Wednesday, November 14, 2018

House of Whispers #3 Review and **SPOILERS**


Anger Management

Written By: Nalo Hopkinson 
Illustrated By: Dominike “DOMO” Stanton 
Colors By: John Rauch 
Letters By: Deron Bennett 
Cover By: Sean Andrew Murray 
Edited By: Molly Mahan 
Associate Editor: Amedeo Turturro 
Assistant Editor: Maggie Howell 
Executive Editor: Mark Doyle 
Cover Price: $3.99 
On Sale Date: November 14, 2018

**NON SPOILERS AND SCORE AT THE BOTTOM**

Last we saw Madame Ezrulie and her houseboat, it smashed back into the Dreaming and didn’t look to be seaworthy anymore. Maybe someone dreamed up a ship builder to take care of the dents? Find out in House of Whispers #3, which I’ve reviewed right here!


Explain It!

I know that when I am hanging around someone’s place for too many days in a row, I can get a little antsy. I think I’m reacting to what I perceive as the frustrations my hosts must feel about my lingering. As Ben Franklin said: “Fish and house guests spoil after three days.” So Madame Ezrulie is starting to get a little testy herself. She’s playing cards and smoking cheroots with…some pirate-looking lady, while Abel attends to her every whim and Cain reconstructs her houseboat by himself. After a rude exchange with Mervyn, Ezrulie lunges at her pal and jams a shard of her magic mirror into her hand! Tumbling into the bayou, Ezrulie composes herself—and even picks up a little mojo from her Alter Boi, still searching from the tangible world. But the Dreaming is affecting all the newcomers adversely—even Uncle Monday and Shakpana had to be cooled by the bayou before they become inadvertent murderers. 
What the cause for this angry trend? It’s tough to say: the Dreaming has become a crueler, harder place of late. And the rage isn’t exclusive to the newcomers; even Goldie the cartoonish baby gargoyle is in a snit. All of this tough talking causes Ezrulie Dahomey to turn into her warrior sister, Ezrulie Dantor. Dantor is slimmer and looks a little more fashionable than her more bayou-derived sibling. She gets to work ordering people around, and forces Goldie to bathe in the soothing bayou water, which calms the little refuge from a Pogo comic strip.

# # # #

Can you carry on the House of Whispers #3 review from its last sentence? The entries that come next are separate material and have no connection to the House of Whispers #3 review.

Data extract –

# # # #

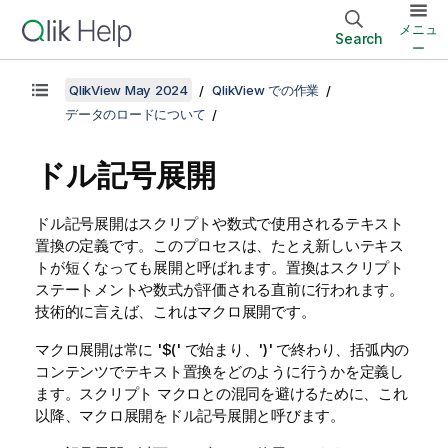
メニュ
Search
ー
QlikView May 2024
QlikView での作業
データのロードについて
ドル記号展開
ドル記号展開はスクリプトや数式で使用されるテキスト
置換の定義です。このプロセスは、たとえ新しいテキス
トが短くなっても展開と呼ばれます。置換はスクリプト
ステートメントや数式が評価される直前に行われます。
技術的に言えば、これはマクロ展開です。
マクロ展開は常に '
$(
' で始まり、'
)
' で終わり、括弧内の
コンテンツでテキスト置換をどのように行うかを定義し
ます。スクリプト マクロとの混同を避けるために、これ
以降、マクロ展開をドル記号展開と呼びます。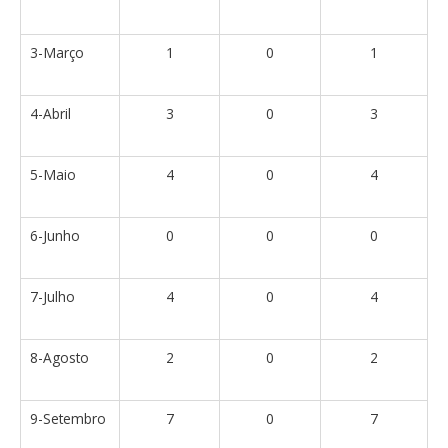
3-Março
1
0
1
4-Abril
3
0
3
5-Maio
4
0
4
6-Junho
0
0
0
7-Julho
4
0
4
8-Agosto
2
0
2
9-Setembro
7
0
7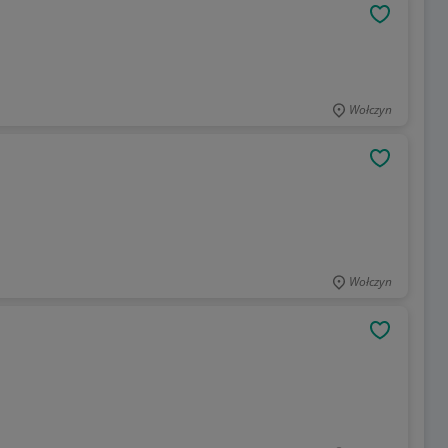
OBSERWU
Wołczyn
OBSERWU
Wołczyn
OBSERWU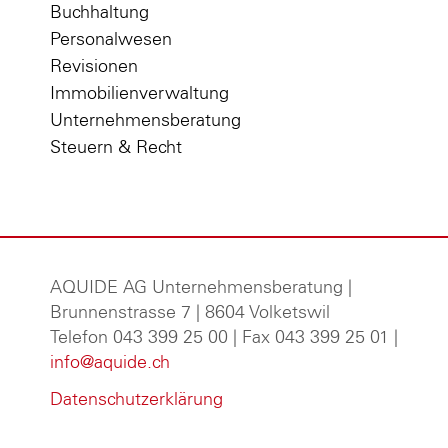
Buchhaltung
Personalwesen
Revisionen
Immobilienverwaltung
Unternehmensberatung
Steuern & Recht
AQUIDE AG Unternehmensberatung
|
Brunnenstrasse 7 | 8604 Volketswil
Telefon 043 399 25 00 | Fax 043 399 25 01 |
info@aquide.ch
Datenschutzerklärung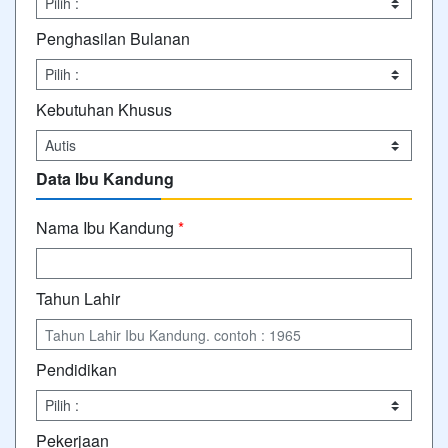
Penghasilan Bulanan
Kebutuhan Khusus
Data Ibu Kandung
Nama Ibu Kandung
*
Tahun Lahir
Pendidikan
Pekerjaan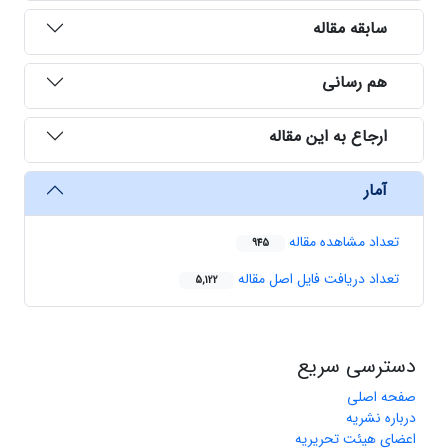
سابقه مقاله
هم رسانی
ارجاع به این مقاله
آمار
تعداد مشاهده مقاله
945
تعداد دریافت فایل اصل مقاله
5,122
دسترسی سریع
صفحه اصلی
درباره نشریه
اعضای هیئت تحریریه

# # # #

Output below –
While their spirits dispense ethereal advice in the Dreaming, back on our dimension Latoya and Maggie are still dead. You wouldn’t know it to look at them, but they are finding life rather bland and clammy to the touch. The two of them go for a walk, first through a spooky graveyard for effect, then down to Bourbon Street, where tourists are carrying on per the usual. The ghosts of Madame Ezrulie’s husbands sniff out the two women and can tell they’re involved with wifey’s disappearance somehow, and they watch Latoya run from person to person, touching them into oblivion—which seems temporary for some, but permanent for others!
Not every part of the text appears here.